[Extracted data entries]
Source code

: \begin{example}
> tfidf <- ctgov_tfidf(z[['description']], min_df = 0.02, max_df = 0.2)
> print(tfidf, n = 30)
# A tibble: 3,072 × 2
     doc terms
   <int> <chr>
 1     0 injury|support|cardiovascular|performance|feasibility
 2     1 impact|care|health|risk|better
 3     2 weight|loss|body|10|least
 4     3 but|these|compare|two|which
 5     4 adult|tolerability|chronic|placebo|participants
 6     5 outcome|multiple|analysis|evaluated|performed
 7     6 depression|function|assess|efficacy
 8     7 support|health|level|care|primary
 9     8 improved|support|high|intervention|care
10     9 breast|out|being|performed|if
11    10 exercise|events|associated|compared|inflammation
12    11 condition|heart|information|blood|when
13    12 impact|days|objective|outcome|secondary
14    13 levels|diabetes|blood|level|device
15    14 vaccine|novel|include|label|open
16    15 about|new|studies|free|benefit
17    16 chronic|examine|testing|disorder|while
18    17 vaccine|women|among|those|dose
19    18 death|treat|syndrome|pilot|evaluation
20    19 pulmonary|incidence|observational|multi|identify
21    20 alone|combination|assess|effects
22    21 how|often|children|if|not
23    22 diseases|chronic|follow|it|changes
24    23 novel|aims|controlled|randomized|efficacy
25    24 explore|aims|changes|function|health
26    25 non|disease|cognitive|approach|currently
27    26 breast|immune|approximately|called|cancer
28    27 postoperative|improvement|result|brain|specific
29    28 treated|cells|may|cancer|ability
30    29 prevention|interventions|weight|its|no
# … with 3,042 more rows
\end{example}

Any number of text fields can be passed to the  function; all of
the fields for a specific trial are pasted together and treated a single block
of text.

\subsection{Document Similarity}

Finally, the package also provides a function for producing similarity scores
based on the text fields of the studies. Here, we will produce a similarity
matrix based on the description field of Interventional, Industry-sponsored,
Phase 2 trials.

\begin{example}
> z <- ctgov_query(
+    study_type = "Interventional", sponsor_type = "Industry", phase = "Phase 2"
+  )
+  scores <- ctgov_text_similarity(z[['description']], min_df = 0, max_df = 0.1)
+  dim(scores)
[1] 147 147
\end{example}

- _Required work_
Copy all the records exactly so that no character differs from the source.

- _Written reply_
Source code

: \begin{example}
> tfidf <- ctgov_tfidf(z[['description']], min_df = 0.02, max_df = 0.2)
> print(tfidf, n = 30)
# A tibble: 3,072 × 2
     doc terms
   <int> <chr>
 1     0 injury|support|cardiovascular|performance|feasibility
 2     1 impact|care|health|risk|better
 3     2 weight|loss|body|10|least
 4     3 but|these|compare|two|which
 5     4 adult|tolerability|chronic|placebo|participants
 6     5 outcome|multiple|analysis|evaluated|performed
 7     6 depression|function|assess|efficacy
 8     7 support|health|level|care|primary
 9     8 improved|support|high|intervention|care
10     9 breast|out|being|performed|if
11    10 exercise|events|associated|compared|inflammation
12    11 condition|heart|information|blood|when
13    12 impact|days|objective|outcome|secondary
14    13 levels|diabetes|blood|level|device
15    14 vaccine|novel|include|label|open
16    15 about|new|studies|free|benefit
17    16 chronic|examine|testing|disorder|while
18    17 vaccine|women|among|those|dose
19    18 death|treat|syndrome|pilot|evaluation
20    19 pulmonary|incidence|observational|multi|identify
21    20 alone|combination|assess|effects
22    21 how|often|children|if|not
23    22 diseases|chronic|follow|it|changes
24    23 novel|aims|controlled|randomized|efficacy
25    24 explore|aims|changes|function|health
26    25 non|disease|cognitive|approach|currently
27    26 breast|immune|approximately|called|cancer
28    27 postoperative|improvement|result|brain|specific
29    28 treated|cells|may|cancer|ability
30    29 prevention|interventions|weight|its|no
# … with 3,042 more rows
\end{example}

Any number of text fields can be passed to the  function; all of
the fields for a specific trial are pasted together and treated a single block
of text.

\subsection{Document Similarity}

Finally, the package also provides a function for producing similarity scores
based on the text fields of the studies. Here, we will produce a similarity
matrix based on the description field of Interventional, Industry-sponsored,
Phase 2 trials.

\begin{example}
> z <- ctgov_query(
+    study_type = "Interventional", sponsor_type = "Industry", phase = "Phase 2"
+  )
+  scores <- ctgov_text_similarity(z[['description']], min_df = 0, max_df = 0.1)
+  dim(scores)
[1] 147 147
\end{example}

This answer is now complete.